25 February 2019 | News
Net sales were $6.9 billion, up 0.7 percent versus the year-ago period
The Kraft Heinz Company has reported fourth quarter and full year 2018 financial results reflecting solid organic net sales growth in all segments that was more than offset by higher operating costs, as well as non-cash impairment charges related to goodwill and intangible assets.
Bernardo Hees, CEO, Kraft Heinz said, “Our fourth quarter and full year 2018 results reflect our commitment to re-establish commercial growth of our iconic brands, turn around consumption trends in several key categories, and expand into new category and geographic whitespaces. We are pleased with those actions, the returns on our investments, and the momentum built for 2019. However, profitability fell short of our expectations due to a combination of unanticipated cost inflation and lower-than planned savings. Going forward, our global focus will remain on leveraging our in-house capabilities, developing our talented people, and delivering top-tier growth at industry-leading margins."
Net sales were $6.9 billion, up 0.7 percent versus the year-ago period, including an unfavorable 2.2 percentage point impact from currency and a net 0.5 percentage point benefit from acquisitions and divestitures.
Organic Net Sales increased 2.4 percent versus the year-ago period. Pricing was down 1.6 percentage points, as increased promotional activity and pricing to reflect lower key commodity costs in North America, particularly the United States, more than offset higher pricing in EMEA and Rest of World markets. Volume/mix increased 4.0 percentage points, driven by a combination of strong consumption gains in North America and condiments and sauces growth across Latin America, North America, and EMEA.
During the fourth quarter, as part of the Company's normal quarterly reporting procedures and planning processes, the Company concluded that, based on several factors that developed during the fourth quarter, the fair values of certain goodwill and intangible assets were below their carrying amounts. As a result, the Company recorded non-cash impairment charges of $15.4 billion to lower the carrying amount of goodwill in certain reporting units, primarily U.S. Refrigerated and Canada Retail, and certain intangible assets, primarily the Kraft and Oscar Mayer trademarks. These charges resulted in a net loss attributable to common shareholders of $12.6 billion and diluted loss per share of $10.34.
Adjusted EBITDA decreased 13.9 percent versus the year-ago period to $1.7 billion, including a negative 2.4 percentage point impact from currency. Excluding the impact of currency, lower Adjusted EBITDA reflected a decline in the United States that more than offset Constant Currency Adjusted EBITDA growth in all other business segments. Adjusted EPS decreased 6.7 percent to $0.84, as lower Adjusted EBITDA, higher depreciation and amortization expenses, as well as higher interest expense more than offset lower taxes on adjusted earnings in the current period.

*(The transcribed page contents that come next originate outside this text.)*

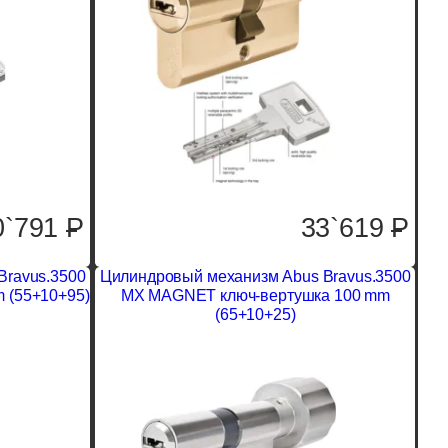
0`791
P
33`619
P
Bravus.3500
Цилиндровый механизм Abus Bravus.3500
 (55+10+95)
MX MAGNET ключ-вертушка 100 mm
(65+10+25)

United States net sales were $4.8 billion, up 1.1 percent versus the year-ago period. Pricing was 2.8 percentage points lower, driven by a combination of commodity-driven pricing actions in dairy and coffee, increased promotional activity in ready-to-drink beverages and natural cheese, as well as timing of promotional activity versus the prior year in Lunchables. Volume/mix increased 3.9 percentage points due to gains across a majority of categories including nuts, meats, refrigerated meal combinations, cream cheese, and frozen potatoes.
Canada net sales were $600 million, increasing 1.8 percent versus the year-ago period, despite a negative 4.2 percentage point impact from currency. Organic Net Sales were up 6.0 percent versus the year-ago period. Pricing declined 1.7 percentage points as increased in-store activity behind cheese, as well as macaroni and cheese, was partially offset by higher foodservice pricing. Volume/mix increased 7.7 percentage points, driven by a combination of consumption-led growth across several categories, including cheese, as well as favorable comparisons with retailer inventory de-stocking that occurred in the prior year period.
EMEA net sales were $692 million, down 1.1 percent versus the year-ago period, including a negative 4.3 percentage point impact from currency and a negative 1.9 percentage point impact from the divestiture of a joint venture in South Africa. Organic Net Sales increased 5.1 percent versus the year-ago period. Pricing was up 2.6 percentage points, primarily due to favorable timing of promotional activity versus the prior year in the UK as well as in the Middle East and Africa that was partially offset by lower pricing in Eastern Europe. Volume/mix increased 2.5 percentage points as growth from condiments and sauces, as well as foodservice gains across a majority of regions, more than offset lower shipments in the Middle East and Africa.
Rest of World net sales of $789 million decreased 0.8 percent versus the year-ago period, reflecting a negative 12.6 percentage point impact from currency that more than offset a 6.5 percentage point contribution from the Cerebos acquisition and Organic Net Sales growth of 5.3 percent versus the year-ago period. Pricing increased 1.8 percentage points, primarily driven by highly inflationary environments in certain markets within Latin America that more than offset lower pricing in China. Volume/mix increased 3.5 percentage points, driven by growth in condiments and sauces in Latin America that more than offset lower shipments in Asia Pacific.